*** Opening RECORDS SHOWN ***
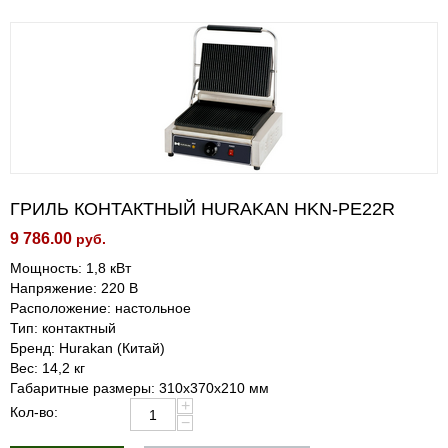
ГРИЛЬ КОНТАКТНЫЙ HURAKAN HKN-PE22R
9 786.00
руб.
Мощность: 1,8 кВт
Напряжение: 220 В
Расположение: настольное
Тип: контактный
Бренд: Hurakan (Китай)
Вес: 14,2 кг
Габаритные размеры: 310х370х210 мм
+
Кол-во:
−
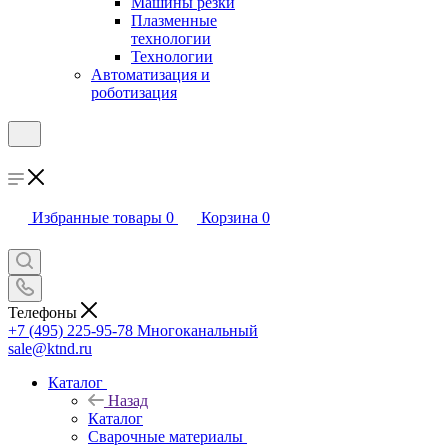
Машины резки
Плазменные
технологии
Технологии
Автоматизация и
роботизация
Избранные товары
0
Корзина
0
Телефоны
+7 (495) 225-95-78
Многоканальный
sale@ktnd.ru
Каталог
Назад
Каталог
Сварочные материалы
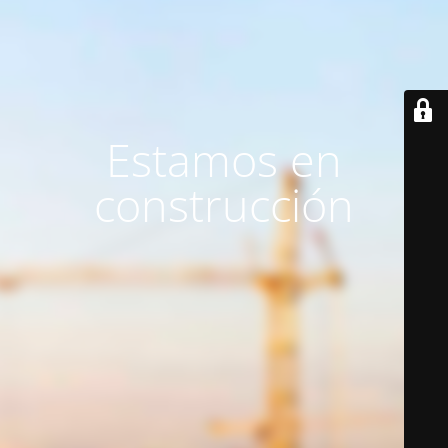
Estamos en
construcción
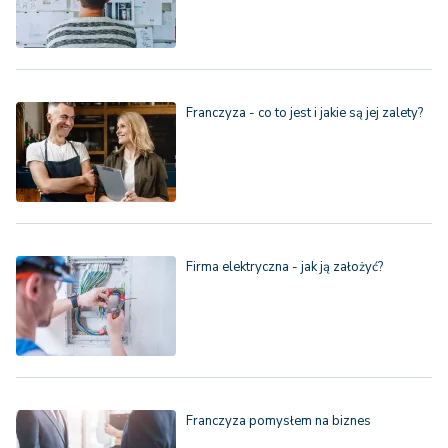
Franczyza - co to jest i jakie są jej zalety?
Firma elektryczna - jak ją założyć?
Franczyza pomysłem na biznes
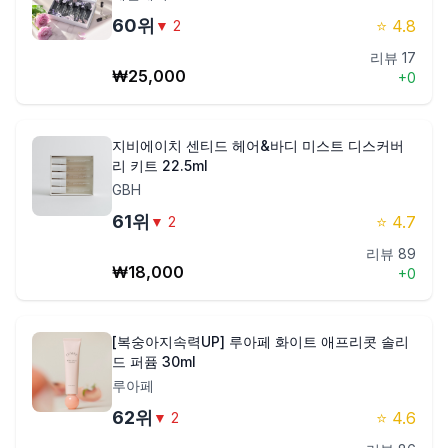
60
위
⭐
4.8
▼
2
리뷰
17
₩
25,000
+
0
지비에이치 센티드 헤어&바디 미스트 디스커버
리 키트 22.5ml
GBH
61
위
⭐
4.7
▼
2
리뷰
89
₩
18,000
+
0
[복숭아지속력UP] 루아페 화이트 애프리콧 솔리
드 퍼퓸 30ml
루아페
62
위
⭐
4.6
▼
2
*** Closing RECORDS SHOWN ***
▶ [PROBLEM STATEMENT]:
The answer is a count and nothing more: lines above that contain "Franczyza".

▶ [PROBLEM SOLUTION]:
2